**PROBLEM STATEMENT**
Below are the records. Retype, exactly, the lines from the first through the line with "middle tip: (309, 269)", and leave out the pictures.

**SUPPLIED MATERIAL**
########
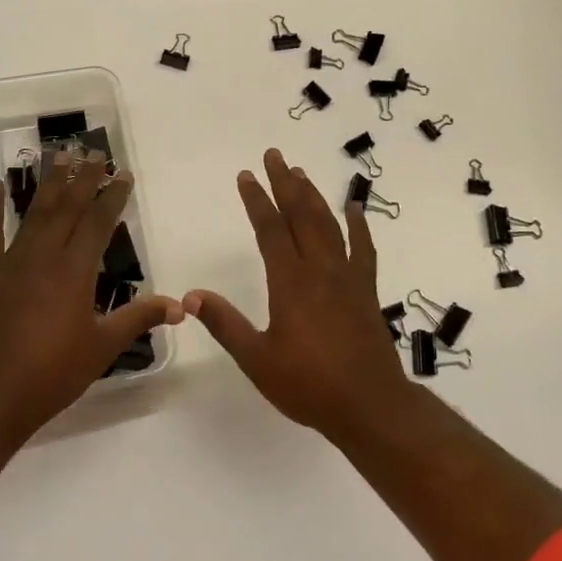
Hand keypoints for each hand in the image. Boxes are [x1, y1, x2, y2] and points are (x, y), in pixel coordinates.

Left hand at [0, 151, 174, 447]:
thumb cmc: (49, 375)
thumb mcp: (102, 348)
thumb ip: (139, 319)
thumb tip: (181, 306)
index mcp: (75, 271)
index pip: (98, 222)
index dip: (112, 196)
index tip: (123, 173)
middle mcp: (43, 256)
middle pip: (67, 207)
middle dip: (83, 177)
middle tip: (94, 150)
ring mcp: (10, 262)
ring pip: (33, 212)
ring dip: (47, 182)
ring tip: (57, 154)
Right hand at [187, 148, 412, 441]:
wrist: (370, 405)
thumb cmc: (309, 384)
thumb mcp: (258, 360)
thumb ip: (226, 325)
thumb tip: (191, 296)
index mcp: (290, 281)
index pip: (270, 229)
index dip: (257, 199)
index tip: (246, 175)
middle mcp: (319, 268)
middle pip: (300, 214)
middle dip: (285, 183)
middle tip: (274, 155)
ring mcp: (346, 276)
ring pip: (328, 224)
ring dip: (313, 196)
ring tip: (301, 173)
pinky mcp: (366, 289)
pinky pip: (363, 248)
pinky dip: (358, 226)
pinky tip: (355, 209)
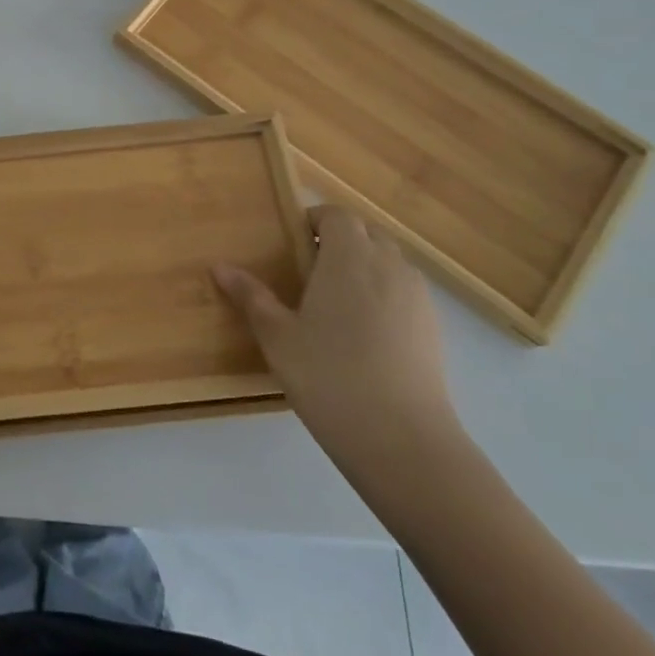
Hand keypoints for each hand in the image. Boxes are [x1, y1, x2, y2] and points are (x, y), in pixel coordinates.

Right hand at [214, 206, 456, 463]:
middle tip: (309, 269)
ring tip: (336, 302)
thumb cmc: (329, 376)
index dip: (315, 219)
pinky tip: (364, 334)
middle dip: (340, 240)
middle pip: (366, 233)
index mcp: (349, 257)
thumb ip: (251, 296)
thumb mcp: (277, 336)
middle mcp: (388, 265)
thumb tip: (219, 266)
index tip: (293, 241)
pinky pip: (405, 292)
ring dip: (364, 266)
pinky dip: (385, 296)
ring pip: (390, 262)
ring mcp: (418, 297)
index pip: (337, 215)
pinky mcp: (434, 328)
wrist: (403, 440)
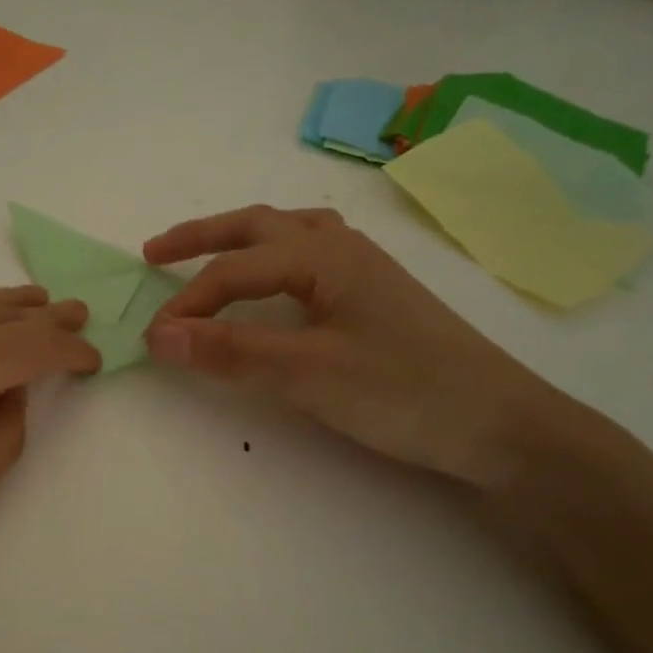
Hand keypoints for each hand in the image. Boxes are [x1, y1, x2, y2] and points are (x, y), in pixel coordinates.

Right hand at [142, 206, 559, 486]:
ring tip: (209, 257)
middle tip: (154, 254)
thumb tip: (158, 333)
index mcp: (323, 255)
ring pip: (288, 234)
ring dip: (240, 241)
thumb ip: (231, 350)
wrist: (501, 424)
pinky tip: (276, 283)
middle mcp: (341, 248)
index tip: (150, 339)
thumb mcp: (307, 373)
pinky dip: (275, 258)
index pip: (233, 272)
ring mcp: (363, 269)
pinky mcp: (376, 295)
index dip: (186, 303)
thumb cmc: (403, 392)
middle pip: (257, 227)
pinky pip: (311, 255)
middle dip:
########
**RESPONSE BELOW**
Hand keypoints for each hand in the image. Boxes are [x1, y1, x2, y2] and points are (x, y), in pixel coordinates.

Left hand at [0, 151, 174, 447]:
thumb cmc: (49, 375)
thumb mcp: (102, 348)
thumb ip: (139, 319)
thumb tip: (181, 306)
index mcp: (75, 271)
index pip: (98, 222)
index dip: (112, 196)
index tip: (123, 173)
middle mcp: (43, 256)
middle pip: (67, 207)
middle dip: (83, 177)
middle tip: (94, 150)
ring mcp: (10, 262)
ring pip: (33, 212)
ring dip: (47, 182)
ring tip: (57, 154)
Right hand at [187, 148, 412, 441]:
wrist: (370, 405)
thumb cmc: (309, 384)
thumb mcp: (258, 360)
thumb ip: (226, 325)
thumb tip: (191, 296)
index mcp: (290, 281)
index pip: (270, 229)
index dip: (257, 199)
index tip: (246, 175)
middle mcp: (319, 268)
middle pip: (300, 214)
middle dip: (285, 183)
middle tip: (274, 155)
ring mcp: (346, 276)
ring pip: (328, 224)
ring dip: (313, 196)
ring tip: (301, 173)
pinky mcp: (366, 289)
pinky pip: (363, 248)
pinky dip: (358, 226)
pinky tip: (355, 209)
Hand keypoints for each hand in the image. Boxes are [x1, y1, x2, y2] and points are (x, y), in pixel coordinates.

Right hand at [214, 206, 456, 463]:
middle tip: (309, 269)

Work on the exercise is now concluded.